Intrinsic attenuation: removing the stratigraphic effect from attenuation measures
Gary F. Margrave, Sylvestre Charles, Hossein Aghabarati
Estimates of attenuation computed from seismic data are inherently composed of two parts: a local intrinsic effect, and a nonlocal stratigraphic effect. The former is a property of the rock that the wave is transiting through and represents actual loss of wave energy to heat. The latter is a wave interference due to the cumulative effect of short path multiples occurring along the transmission path. It is often desirable to estimate intrinsic attenuation as a reservoir parameter as it may indicate reservoir quality. However, attenuation measurements from seismic data will always consist of both intrinsic and stratigraphic effects so the isolation of the former requires the estimation of the latter. We investigate the possibility of using a visco-acoustic 1D synthetic VSP driven by finely sampled well information to estimate the stratigraphic attenuation. We then use these estimates to isolate the intrinsic attenuation from a zero offset VSP. We show that well-log sampling of 0.3048m in depth is sufficient to estimate the stratigraphic effect; however, the unavoidable occurrence of an unlogged overburden means that the magnitude of the estimate will always be too small. The estimates of total attenuation on a real VSP are made on the separated downgoing wavefield.
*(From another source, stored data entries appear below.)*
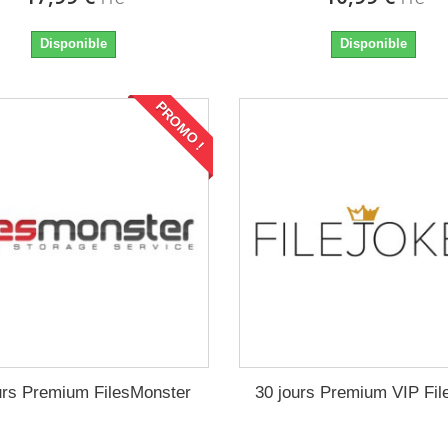
Disponible
Disponible
PROMO !
urs Premium FilesMonster
30 jours Premium VIP Fil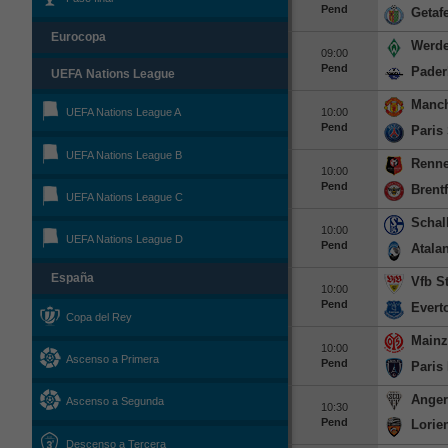
Pend
Getaf
Eurocopa
Werde
09:00
Pend
Pader
UEFA Nations League
Manch
10:00
UEFA Nations League A
Pend
Paris
UEFA Nations League B
Renn
10:00
Pend
Brent
UEFA Nations League C
Schal
10:00
UEFA Nations League D
Pend
Atala
España
Vfb St
10:00
Pend
Evert
Copa del Rey
Mainz
10:00
Ascenso a Primera
Pend
Paris
Anger
Ascenso a Segunda
10:30
Pend
Lorie
Descenso a Tercera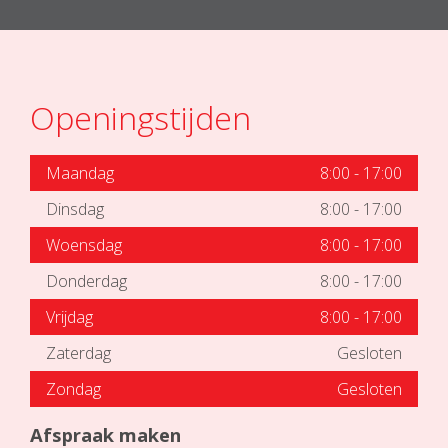
Openingstijden
Maandag
8:00
-
17:00
Dinsdag
8:00
-
17:00
Woensdag
8:00
-
17:00
Donderdag
8:00
-
17:00
Vrijdag
8:00
-
17:00
Zaterdag
Gesloten
Zondag
Gesloten
Afspraak maken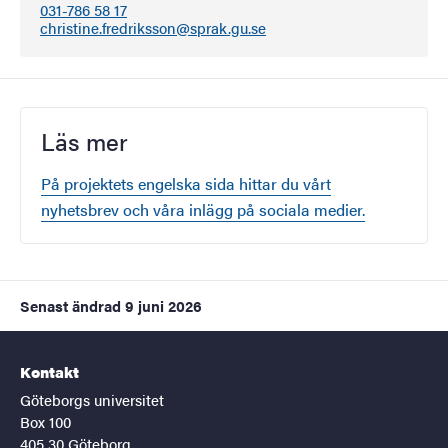
031-786 58 17
christine.fredriksson@sprak.gu.se
Läs mer
På projektets engelska sida hittar du vårt
nyhetsbrev och våra inlägg på sociala medier.
Senast ändrad
9 juni 2026
Kontakt
Göteborgs universitet
Box 100
405 30 Göteborg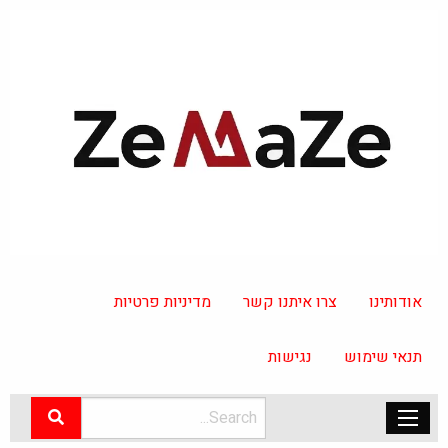
אודותינו
צרו איתנו קשר
מדיניות פרטיות
תנאי שימוש
נגישות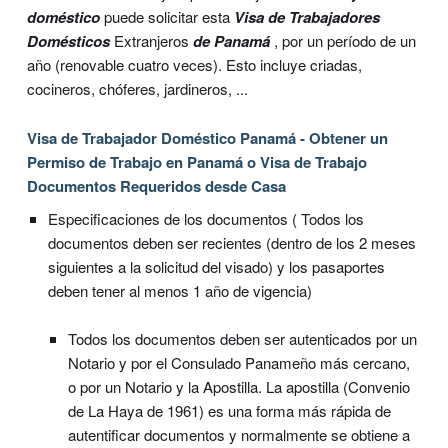
doméstico
puede solicitar esta
Visa de Trabajadores
Domésticos
Extranjeros
de Panamá
, por un período de un
año (renovable cuatro veces). Esto incluye criadas,
cocineros, chóferes, jardineros, ...
Visa de Trabajador Doméstico Panamá - Obtener un
Permiso de Trabajo en Panamá o Visa de Trabajo
Documentos Requeridos desde Casa
Especificaciones de los documentos ( Todos los
documentos deben ser recientes (dentro de los 2 meses
siguientes a la solicitud del visado) y los pasaportes
deben tener al menos 1 año de vigencia)
Todos los documentos deben ser autenticados por un
Notario y por el Consulado Panameño más cercano,
o por un Notario y la Apostilla. La apostilla (Convenio
de La Haya de 1961) es una forma más rápida de
autentificar documentos y normalmente se obtiene a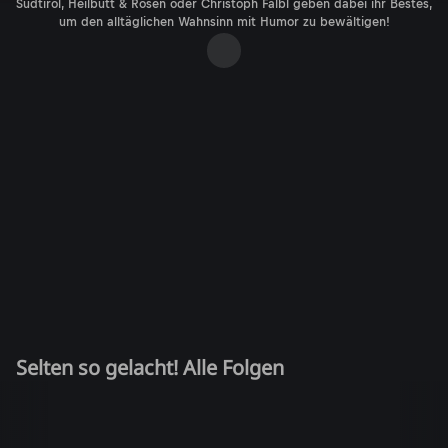
Südtirol, Heilbutt & Rosen oder Christoph Fälbl geben dabei ihr Bestes,
um den alltäglichen Wahnsinn mit Humor zu bewältigen!
Selten so gelacht! Alle Folgen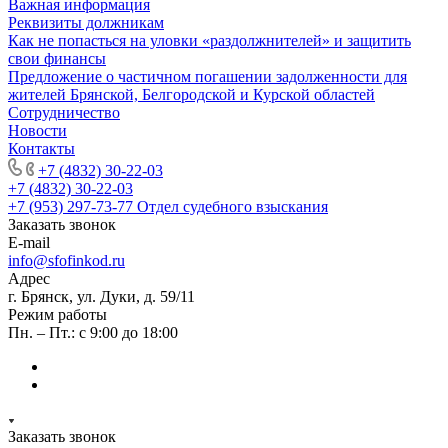
Важная информация
Реквизиты должникам
Как не попасться на уловки «раздолжнителей» и защитить
свои финансы
Предложение о частичном погашении задолженности для
жителей Брянской, Белгородской и Курской областей
Сотрудничество
Новости
Контакты
+7 (4832) 30-22-03
+7 (4832) 30-22-03
+7 (953) 297-73-77
Отдел судебного взыскания
Заказать звонок
E-mail
info@sfofinkod.ru
Адрес
г. Брянск, ул. Дуки, д. 59/11
Режим работы
Пн. – Пт.: с 9:00 до 18:00
Заказать звонок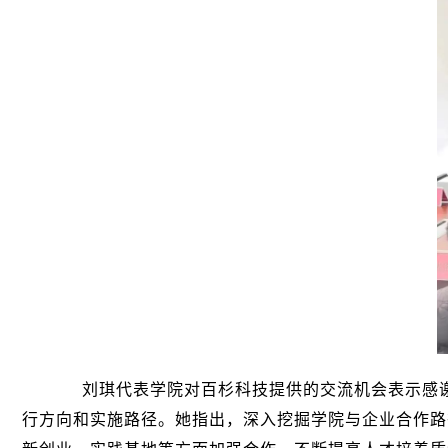
刘琪代表学院对百杉科技提供的交流机会表示感
行方向和实施路径。她指出，深入挖掘学院与企业合作路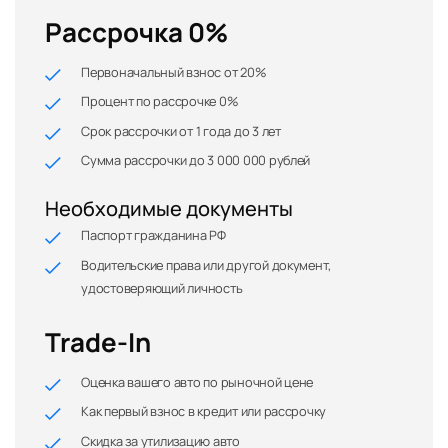
Рассрочка 0%
Первоначальный взнос от 20%
Процент по рассрочке 0%
Срок рассрочки от 1 года до 3 лет
Сумма рассрочки до 3 000 000 рублей
Необходимые документы
Паспорт гражданина РФ
Водительские права или другой документ,
удостоверяющий личность
Trade-In
Оценка вашего авто по рыночной цене
Как первый взнос в кредит или рассрочку
Скидка за утилизацию авто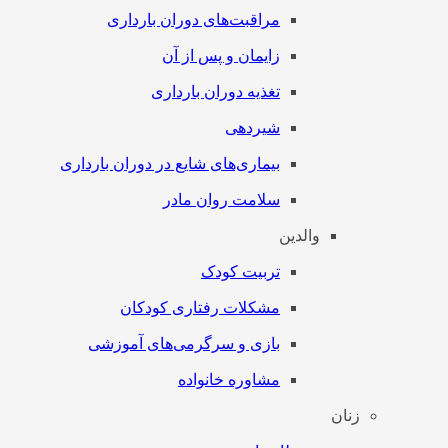
مراقبت‌های دوران بارداری
زایمان و پس از آن
تغذیه دوران بارداری
شیردهی
بیماری‌های شایع در دوران بارداری
سلامت روان مادر
والدین
تربیت کودک
مشکلات رفتاری کودکان
بازی و سرگرمی‌های آموزشی
مشاوره خانواده
زنان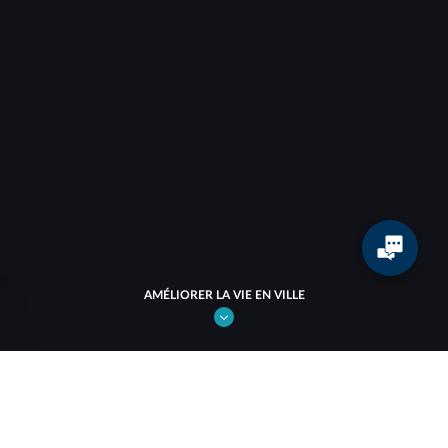
AMÉLIORER LA VIE EN VILLE
Améliorer la vie en ville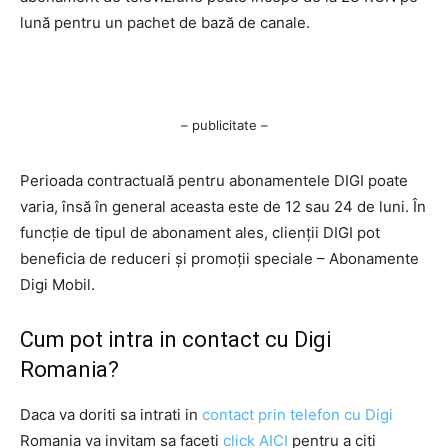
lună pentru un pachet de bază de canale.
– publicitate –
Perioada contractuală pentru abonamentele DIGI poate
varia, însă în general aceasta este de 12 sau 24 de luni. În
funcție de tipul de abonament ales, clienții DIGI pot
beneficia de reduceri și promoții speciale – Abonamente
Digi Mobil.
Cum pot intra in contact cu Digi
Romania?
Daca va doriti sa intrati in
contact prin telefon cu Digi
Romania va invitam sa faceti
click AICI
pentru a citi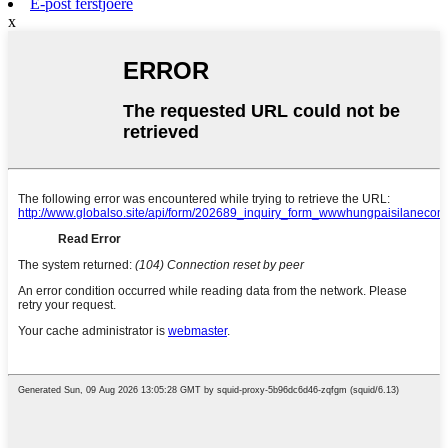
E-post ferstjoere
x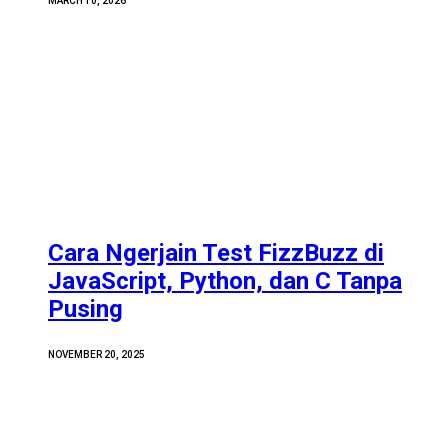
MARCH 10, 2026
Cara Ngerjain Test FizzBuzz di
JavaScript, Python, dan C Tanpa
Pusing
NOVEMBER 20, 2025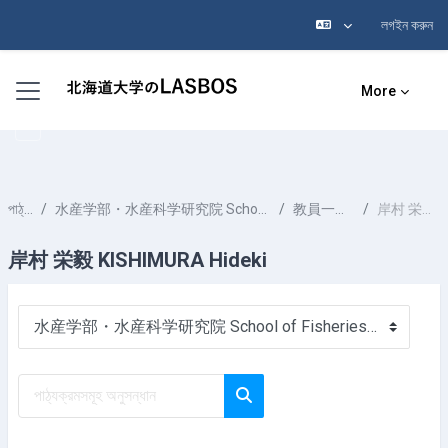
লগইন করুন
মাইন্ কনটেন্ট বাদ দিন
Side panel
More
পাঠ্যক্রমসমূহ
水産学部・水産科学研究院 School of Fisheries Sciences & Faculty of Fisheries Sciences
教員一覧 List of Professors
岸村 栄毅 KISHIMURA Hideki
岸村 栄毅 KISHIMURA Hideki
পাঠ্যক্রম বিভাগসমূহ
পাঠ্যক্রমসমূহ অনুসন্ধান
পাঠ্যক্রমসমূহ অনুসন্ধান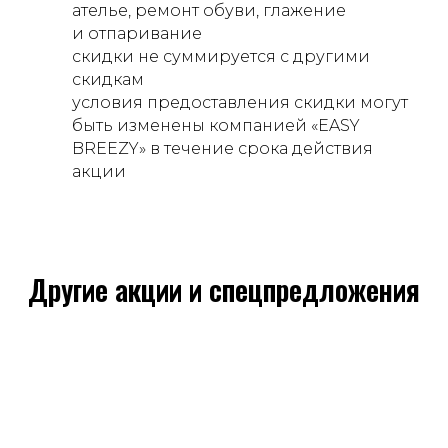
ателье, ремонт обуви, глажение
и отпаривание
скидки не суммируется с другими
скидкам
условия предоставления скидки могут
быть изменены компанией «EASY
BREEZY» в течение срока действия
акции
Другие акции и спецпредложения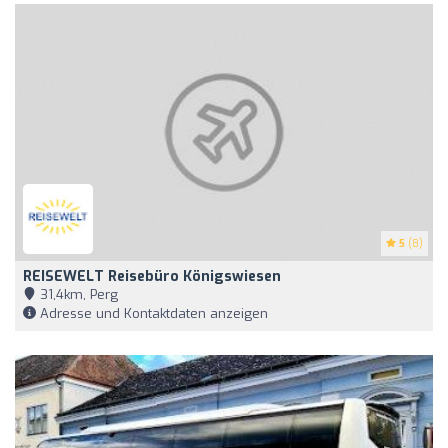
5
(8)
REISEWELT Reisebüro Königswiesen
31,4km, Perg
Adresse und Kontaktdaten anzeigen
Intrinsic attenuation then follows by subtracting the stratigraphic component, estimated from the synthetic VSP, from the measured total attenuation. Our estimates of intrinsic attenuation fail to show the theoretically expected monotonically increasing behaviour. Among the possible reasons for this are the imperfect nature of VSP wavefield separation, problems with receiver and sonic coupling in the borehole, the aforementioned unlogged overburden, and mode-converted scattered waves that are not included in the visco-acoustic approximation. These are topics for future research.